I had no idea when I took this in Jean, Texas, it would become so apropos. Providence.

Because joy is fleeting. It whispers to us in birdsong born on a gifted breeze through an open car window on an unseasonably warm December day. It can be gone just as quickly as it blows in the window, but it can also be captured, with no resentment for being confined in the heart of the captor. How infrequently, I think, we reach out to grab what lies in our reach. I had such a moment this December, on the day we were decorating our Christmas tree. It was sunny, a blessing in itself in the miserable Midwest. I was at a stop sign, on my way to buy more lights for the ginormous tree I had just talked one of the Knights of Columbus into selling me for $40.

Christmas Tree

Helluva tree for $40.

Don’t count it a day lost when you can haggle with the Holy Redeemers.  I had the window down, my arm draped outside, all traces of my left arm uber-tan from last summer gone now, yet I wasn’t melancholy, I felt blissful. And then, a love pat from the universe in the form of a warm, gentle gust, which blew my bangs into my eyes, took me back instantly to a wind-whipped car in the Nevada dessert where I had experienced a joy unimagined.

Libby and I had just started the long trek back to St. Louis from California, Day 51 in what would end up a 57-day road trip across the country. My travelin’ dog and I journeyed from the Midwest to New York, down the eastern seaboard, to the Deep South, across the desert Southwest all the way to northern California. I had reconnected with friends all over the country and made many new ones. I located and finally came face-to-face with the brother I’d never known, his eyes the same as mine. I paid homage to the two brothers I’d loved and lost. I learned about my father. I had time to grieve for my mother. Mostly I just drove and thought, drove and sang, drove and cried, at times, and tried to keep myself open to what lay before me on the open road.

U.S. 50 - Nevada

I love this. U.S. 50, Nevada.

◆ ◆ ◆

## Problems and tasks
1/ In the road-trip essay, how many days did the trip across the country last in the end?
2/ Pick up the road-trip essay where its text stops and keep writing it.

## Source excerpt
◆ ◆ ◆

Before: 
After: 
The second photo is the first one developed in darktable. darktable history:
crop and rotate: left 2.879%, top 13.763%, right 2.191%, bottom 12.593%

◆ ◆ ◆

## Responses per task
1/ 57 days.

2/
But it was alongside the open road where I saw the wild horses. It looked like something out of a movie, five to seven wild mustangs, cavorting on a not too distant plateau. I was traveling on U.S. 50, about 80 miles east of Reno, where the highway hugs tight to the Truckee River. It’s a lovely, cascading stream, which originates in the high Sierra Nevada Mountains cutting a verdant banner of green through an otherwise arid Nevada landscape. The horses, brown, black, and grey, were several hundred yards away, on the other side of the river, high atop a flat ridge, backlit by the sun. They were running and rearing up on their hind legs, either playing, fighting or mating, I’m not sure which, not being a student of equine behavior, but they were absolutely breathtaking. I pulled over the minute I spotted them.

There was no barbed wire fence in these parts, only the river between me and the horses and the river was right next to the road. It was a hundred-foot drop, straight down, and running fast, even in August. Libby was on high alert. She smelled the horses before she spotted them. She didn’t bark, she simply stood at attention in the back seat, her head out the window.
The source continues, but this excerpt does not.